Problem to work on.
Copy out every line of the data where the word "groups" is found.
==== Dataset records ====
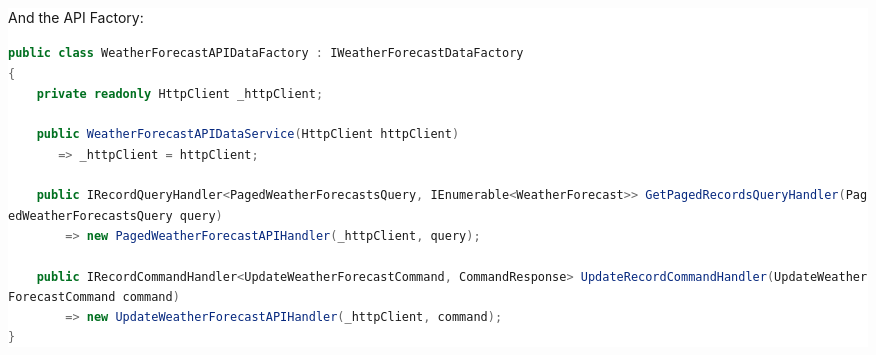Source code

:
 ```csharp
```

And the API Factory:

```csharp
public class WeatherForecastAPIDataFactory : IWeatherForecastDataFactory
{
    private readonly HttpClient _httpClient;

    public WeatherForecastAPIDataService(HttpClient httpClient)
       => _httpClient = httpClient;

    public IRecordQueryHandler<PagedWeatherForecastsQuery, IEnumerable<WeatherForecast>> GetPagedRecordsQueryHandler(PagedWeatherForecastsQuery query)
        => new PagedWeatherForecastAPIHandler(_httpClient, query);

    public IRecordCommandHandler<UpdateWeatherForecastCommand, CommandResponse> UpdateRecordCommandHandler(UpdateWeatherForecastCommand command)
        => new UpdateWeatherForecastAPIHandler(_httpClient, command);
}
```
====
==== Dataset records ====
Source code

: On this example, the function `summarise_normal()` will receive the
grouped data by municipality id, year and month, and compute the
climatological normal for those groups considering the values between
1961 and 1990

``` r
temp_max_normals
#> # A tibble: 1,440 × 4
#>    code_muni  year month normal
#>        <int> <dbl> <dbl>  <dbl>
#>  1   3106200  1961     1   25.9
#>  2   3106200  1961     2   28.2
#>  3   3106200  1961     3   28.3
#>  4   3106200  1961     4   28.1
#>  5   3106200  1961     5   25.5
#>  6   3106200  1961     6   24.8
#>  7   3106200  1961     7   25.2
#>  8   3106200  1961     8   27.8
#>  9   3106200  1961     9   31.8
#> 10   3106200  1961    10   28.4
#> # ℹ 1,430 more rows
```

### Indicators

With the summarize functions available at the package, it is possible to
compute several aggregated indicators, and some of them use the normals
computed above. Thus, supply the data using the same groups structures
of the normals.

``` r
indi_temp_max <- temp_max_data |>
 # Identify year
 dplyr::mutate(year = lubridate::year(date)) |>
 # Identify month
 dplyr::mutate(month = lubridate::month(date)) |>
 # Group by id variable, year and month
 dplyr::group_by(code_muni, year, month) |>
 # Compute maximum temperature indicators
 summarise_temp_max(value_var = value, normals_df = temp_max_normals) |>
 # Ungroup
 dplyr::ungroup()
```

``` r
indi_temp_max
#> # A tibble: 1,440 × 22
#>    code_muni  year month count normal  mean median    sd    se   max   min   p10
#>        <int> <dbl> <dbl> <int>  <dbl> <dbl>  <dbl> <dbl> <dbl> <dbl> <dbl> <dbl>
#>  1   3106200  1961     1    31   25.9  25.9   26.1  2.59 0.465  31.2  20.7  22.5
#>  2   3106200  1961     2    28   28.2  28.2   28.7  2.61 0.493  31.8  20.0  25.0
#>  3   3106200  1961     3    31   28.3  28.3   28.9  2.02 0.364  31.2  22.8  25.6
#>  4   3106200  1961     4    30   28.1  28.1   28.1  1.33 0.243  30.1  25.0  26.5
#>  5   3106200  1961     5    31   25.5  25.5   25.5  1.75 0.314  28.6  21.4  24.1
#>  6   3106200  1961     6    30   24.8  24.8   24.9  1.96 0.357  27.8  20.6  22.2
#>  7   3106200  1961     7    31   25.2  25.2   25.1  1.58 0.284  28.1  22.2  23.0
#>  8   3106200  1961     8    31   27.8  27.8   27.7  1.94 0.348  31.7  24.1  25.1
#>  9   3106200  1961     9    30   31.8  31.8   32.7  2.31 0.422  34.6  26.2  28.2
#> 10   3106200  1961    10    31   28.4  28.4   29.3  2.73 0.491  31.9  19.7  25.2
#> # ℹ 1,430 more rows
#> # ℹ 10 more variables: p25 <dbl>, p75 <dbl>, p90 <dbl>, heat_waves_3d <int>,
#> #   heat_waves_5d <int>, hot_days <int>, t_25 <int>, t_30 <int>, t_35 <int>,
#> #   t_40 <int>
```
====
Task result.
climatological normal for those groups considering the values between
computed above. Thus, supply the data using the same groups structures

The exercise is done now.